_Task to carry out_
In the passage on electronic bill payment and presentment, rewrite the part from "As banks enter" to "for financial institutions.", swapping "trusted source" for "reliable partner".

_Passage shown_

================================

As banks enter the EBPP market, they stand to gain from this expanding network of vendors, especially when courting valuable corporate customers. As more companies consider e-billing ventures, they look to a trusted source-a role that's tailor-made for financial institutions.
Citibank is seizing this opportunity, according to Nancy Goodman, director of electronic bill payment and presentment. "There are so many players. Any one individual biller is looking at setting up contractual arrangements with all the different places that consumers may want to be able to pay a bill. A consumer might want to go to CheckFree, they might want to go to their home banking provider, they might want to go to Yahoo!, they might want to go to Paytrust, and there are new ones every day. So the biller says, 'Oh, my gosh. How am I going to do this?'"
That's where Citibank steps in, Goodman says. "What we're saying to our corporate clients is, 'We understand this is complex. Leave it to us, and we'll take care of it for you.'"
The aim of simplifying the EBPP process was what inspired the creation of Paytrust, says Edward McLaughlin, the company's chief executive officer. "I think this is an environment people try to make complex, and they talk about the standards, and channels and the networks, and all of it. But, if you net it out, paying bills online has to be better than your mailbox. And I think a whole lot of the solutions that have been presented before weren't better than the mailbox."
TowerGroup's Robertson agrees on the method for EBPP's ultimate success. "Basically, the goal is to bring all of a consumer's financial transacting activity into a single, convenient access point."
Given today's models, EBPP may remain a complex realm, at least for the next few years. As more banks enter the arena, greater competition between FIs is sure to follow. But will the future also bring feuds between a crowd of vendors, all scrapping for a bigger piece of the banking action? It's an unlikely scenario, says Errol Hau, CheckFree's director of product marketing.
"I think the market is maturing to the point where there are a lot of niches within EBPP-a lot of segments," he says. "One of the shifts is that EBPP was one thing to everyone, and it was very much presented on what I call a super-segmented level. In other words, there was no segmentation. But now where the competitive battles are taking place are within specific segments. People have carved out areas of specialty for themselves, and that is where their focus is. So if you're not in that segment, then you're probably not going to see a lot of those competitors."
As EBPP gets off the ground, partnerships between banks and vendors provide an important stepping stone. The trend will continue, TowerGroup's Robertson says, but the scenario could change somewhat in coming years. "I think that banks will want to outsource at least certain portions of [EBPP]," she says. "Some of the larger ones may want to control significant portions internally, but that would be in the long run, once there are more significant levels of activity."
For the time being, banks and vendors seem to share a collective spirit, embracing partnerships and following Hau's advice: "We need to work together. It's the only way this is going to happen."

================================

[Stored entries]
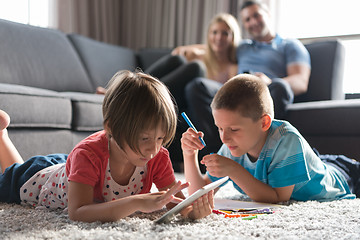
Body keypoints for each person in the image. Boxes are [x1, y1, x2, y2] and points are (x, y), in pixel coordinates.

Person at [0, 70, 214, 222]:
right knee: (13, 180)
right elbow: (78, 212)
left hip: (72, 169)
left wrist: (191, 212)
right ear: (111, 127)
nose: (153, 149)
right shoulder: (88, 155)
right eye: (145, 139)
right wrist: (136, 202)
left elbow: (175, 203)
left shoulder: (157, 157)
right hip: (41, 176)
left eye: (160, 138)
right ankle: (2, 135)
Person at [182, 74, 359, 203]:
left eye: (234, 129)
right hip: (308, 161)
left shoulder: (286, 138)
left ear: (264, 122)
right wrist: (189, 155)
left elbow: (277, 197)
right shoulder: (232, 145)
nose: (225, 138)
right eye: (219, 128)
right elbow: (201, 192)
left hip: (343, 174)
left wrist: (234, 170)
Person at [181, 0, 311, 158]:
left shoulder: (289, 46)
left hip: (268, 91)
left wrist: (268, 81)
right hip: (237, 91)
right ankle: (214, 154)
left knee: (280, 86)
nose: (253, 22)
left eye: (256, 15)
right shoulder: (242, 47)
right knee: (197, 85)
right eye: (247, 19)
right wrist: (185, 50)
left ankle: (264, 153)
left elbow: (300, 82)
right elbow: (214, 44)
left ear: (268, 15)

================================

_Solution to this exercise_
As banks enter the EBPP market, they stand to gain from this expanding network of vendors, especially when courting valuable corporate customers. As more companies consider e-billing ventures, they look to a reliable partner-a role that's tailor-made for financial institutions.